The Dublin Core Metadata Initiative offers, among other things, a collection of metadata terms built around documents, such as "creator" for the original author, "type" for the type of document, and "description" for a short description of the document. To use a term from an external vocabulary, you need to first import the vocabulary (see our RDF tidbit above).

Expanding the example from earlier, perhaps the link was created to go into a larger document that starts something like this:

<div>
  <h1>All About RDFa</h1>
  <h3>CMSWire Staff Writer</h3>
  <h4>All you ever wanted to know about RDFa but 
      were terrified to ask.</h4>
  <a 
     href="http://www.w3.org/TR/xhtml-rdfa-primer/"
     rel="cite"
       >The W3C's RDFa Primer</a> is the definitive resource ...
</div>

Now, in this section, to tell computers that you're importing vocabulary from DCMI, I add an XML namespace statement to the div that links to the machine-readable vocabulary definition document

<div xmlns:dcmi="http://purl.org/dc/elements/1.1">

The dcmi tells computers that when they see dcmi in front of a vocabulary term, they should look to the DCMI document to know how to handle it. Now that the vocabulary's imported for this section, the title, the creator and the description can all be marked with metadata, allowing computers to decide how to format and present the information: 

<div xmlns:dcmi="http://purl.org/dc/elements/1.1">
  <h1 property="dcmi:title">All About RDFa</h1>
  <h3 property="dcmi:creator">CMSWire Staff Writer</h3>
  <h4 property="dcmi:description">All you ever wanted to know about RDFa 
      but were terrified to ask.</h4>
  <a  
     href="http://www.w3.org/TR/xhtml-rdfa-primer/"
     rel="cite"       
       >The W3C's RDFa Primer</a> is the definitive resource ...
</div>

Using "property" tells the computers that there's extra markup terms being added so they better pay attention.

As you might imagine, using a technology like RDFa can make creating a document a bit more work, but it also means that machines can now understand the context of the content they're serving. A  program on one site looking at document after document marked up in the methods discussed above might be programmed to display all documents sortable by title or author.

A program on another site might be more interested in the titles and descriptions, de-emphasizing the author information in the listing so people can focus on what the documents are about.

One search engine might know to ignore the document because they're only interested in product information, while others focus on helping researchers and so would definitely index this content, presenting its search results in a way that helps the user quickly find what they need.

Giving machines context about what they're processing adds a whole new depth to what they can accomplish.

Drupal and RDFa

A web content management system such as Drupal can contain gigabytes of structured data. However, that structure remains safely tucked away in the database, contributing nothing to the context of the data -- nothing for machines, nothing for humans.

The first step in ensuring that this structured data might also contain machine-readable context was by bringing useful fields into Drupal's core. Each field can then be used as an attribute, and its value mapped to that attribute, embedding metadata into Drupal's XHTML output.

Now that fields are in Drupal core, RDFa support is in the process of being added. The implications for search, social networking, storefront and just about every other web application are still hard to fathom, but a few people are trying to put them into words. And into video.

Geeks, You are Not Alone

We geeks often like to be alone, safe, with our code and data. But we also know the power of community. Being a semantic web nerd is the contrary of isolation, both in principle and in terms of social reality.

lod-datasets_2008-03-31.jpg
Linking Open Data Cloud by Richard Cyganiak. See clickable version here.

The project of making the web more machine comprehensible has been underway for sometime. The Linking Open Data Project is an active and growing W3C community. And the W3C reported last October that as part of which there were already over 100 billion known triples and more than 100 million links between public data sets.

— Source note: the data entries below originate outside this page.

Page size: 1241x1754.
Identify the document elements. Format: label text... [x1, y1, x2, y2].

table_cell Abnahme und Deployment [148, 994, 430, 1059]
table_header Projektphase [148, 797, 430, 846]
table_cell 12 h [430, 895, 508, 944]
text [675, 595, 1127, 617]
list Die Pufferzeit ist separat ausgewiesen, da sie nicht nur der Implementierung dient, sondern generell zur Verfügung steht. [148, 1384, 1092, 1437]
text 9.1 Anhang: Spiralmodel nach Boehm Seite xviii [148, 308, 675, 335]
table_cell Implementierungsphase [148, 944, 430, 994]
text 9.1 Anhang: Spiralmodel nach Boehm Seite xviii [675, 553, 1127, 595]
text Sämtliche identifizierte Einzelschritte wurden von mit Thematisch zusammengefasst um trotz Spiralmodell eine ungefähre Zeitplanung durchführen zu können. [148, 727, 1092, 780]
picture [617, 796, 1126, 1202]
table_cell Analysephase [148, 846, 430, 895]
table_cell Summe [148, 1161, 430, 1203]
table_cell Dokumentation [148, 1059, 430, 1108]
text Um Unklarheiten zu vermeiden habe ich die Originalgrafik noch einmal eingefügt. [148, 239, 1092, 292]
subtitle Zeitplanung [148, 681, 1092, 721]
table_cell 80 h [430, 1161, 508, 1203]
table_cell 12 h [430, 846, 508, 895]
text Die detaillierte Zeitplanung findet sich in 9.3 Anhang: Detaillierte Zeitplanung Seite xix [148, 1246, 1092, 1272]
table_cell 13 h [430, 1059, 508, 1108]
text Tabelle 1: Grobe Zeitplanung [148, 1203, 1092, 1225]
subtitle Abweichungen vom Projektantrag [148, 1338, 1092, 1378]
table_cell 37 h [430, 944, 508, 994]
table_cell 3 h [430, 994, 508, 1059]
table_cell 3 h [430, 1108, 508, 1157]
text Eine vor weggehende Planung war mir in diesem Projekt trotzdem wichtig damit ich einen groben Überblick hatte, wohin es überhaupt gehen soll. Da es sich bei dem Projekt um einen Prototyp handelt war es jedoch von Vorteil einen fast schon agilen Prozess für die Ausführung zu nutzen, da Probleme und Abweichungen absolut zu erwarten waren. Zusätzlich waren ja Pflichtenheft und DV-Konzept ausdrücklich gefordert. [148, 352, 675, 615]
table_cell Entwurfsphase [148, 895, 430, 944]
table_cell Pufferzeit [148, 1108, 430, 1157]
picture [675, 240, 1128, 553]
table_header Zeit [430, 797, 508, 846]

Projects like Silk are advancing methodologies for connecting instrumented data sets. And there are tutorials available for publishing these data sets in useful ways.

The term of the hour is Linked Data and by that it is meant data sets that are structured using RDF syntax with RDF triples providing meaning, and URIs connecting datasets. The term was coined by a little ole someone named Tim Berners-Lee. We think it just might catch on.

Going Further

Manifestations of the RDFa possibilities are still few, but they are arguably endless -- and the idea factories just now cranking up.

To spark your imagination further, check out the W3C's RDFa Primer. If you're a Drupal geek, tune into the Drupal Semantic Web Group and check out the RDFa (video) session from the last DrupalCon in DC.

Maybe it's high time your Web CMS got smarter.